Silence #35: End and Beginning
Early in the morning, the Oude Kerk is a meditative oasis in the city. Since 2017, on every first Friday of the month at 8 a.m., when the rising sun casts its light through the church’s towering windows and the neighbourhood slowly wakes up, visitors can enjoy the Silence music programme. The concerts celebrate the acoustics and space of the Oude Kerk, which invites mostly young, experimental musicians. There are no fixed seats; visitors are welcome to walk around and discover what the music sounds like in different places in the church.
On 1 April, a programme as it has never sounded before was heard at the Oude Kerk: a concert featuring compositions by two modernist Russian composers, Galina Ustvolskaya (1919-2006) and Alexander Raskatov (1953), performed by Tomoko Mukaiyama and an ensemble of eight double bassists and percussion.
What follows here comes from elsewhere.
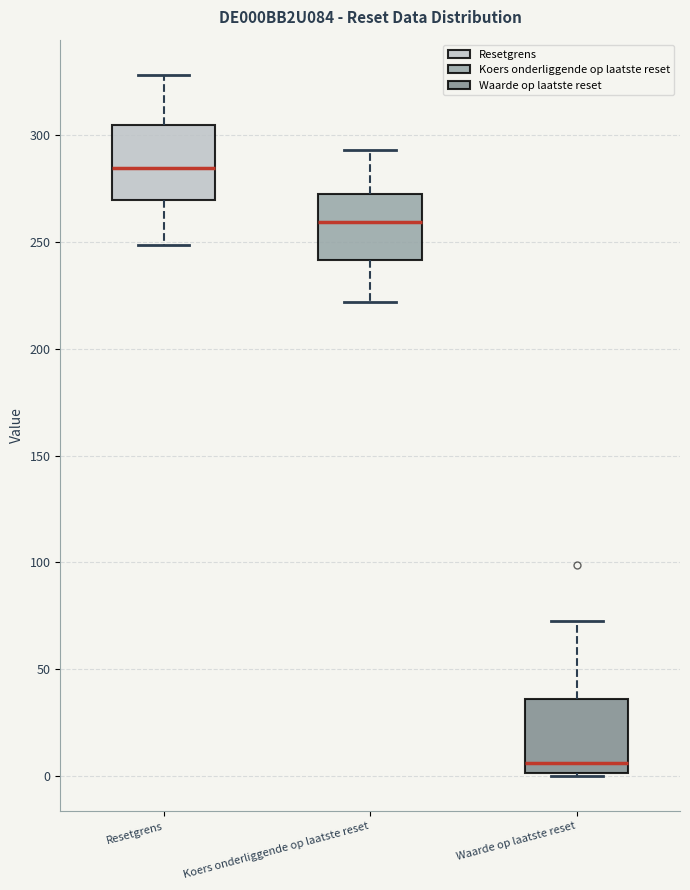

Reading left to right, read every box against the y-axis: the position of its median line, the range the box covers, and the ends of its whiskers. The values are not printed on the chart, so give them approximately, as read against the axis.

Resetgrens: median 285, box 270 to 305, whiskers 250 to 330
Koers onderliggende op laatste reset: median 260, box 240 to 270, whiskers 220 to 295
Waarde op laatste reset: median 5, box 0 to 35, whiskers 0 to 75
Russian composer Galina Ustvolskaya became widely known in the West through the 1989 Holland Festival, in the year of the fall of communism, now 33 years ago. 1973's 'Dies Irae' is one of her most powerful works, in which the music fills the church space with continuous hammer blows. Alexander Raskatov's composition contrasts with this: it is based on the richness of sound of Russian Orthodox church bells. 'All possible sound combinations between piano, percussion and double basses I will employ to bring these mysterious instruments to sound,' says Raskatov. Thus, two ancient elements came together: the 'Dies Irae', which sounded for centuries as part of the tidal prayers, and the sound of ringing bells, which in earlier times marked the course of the day.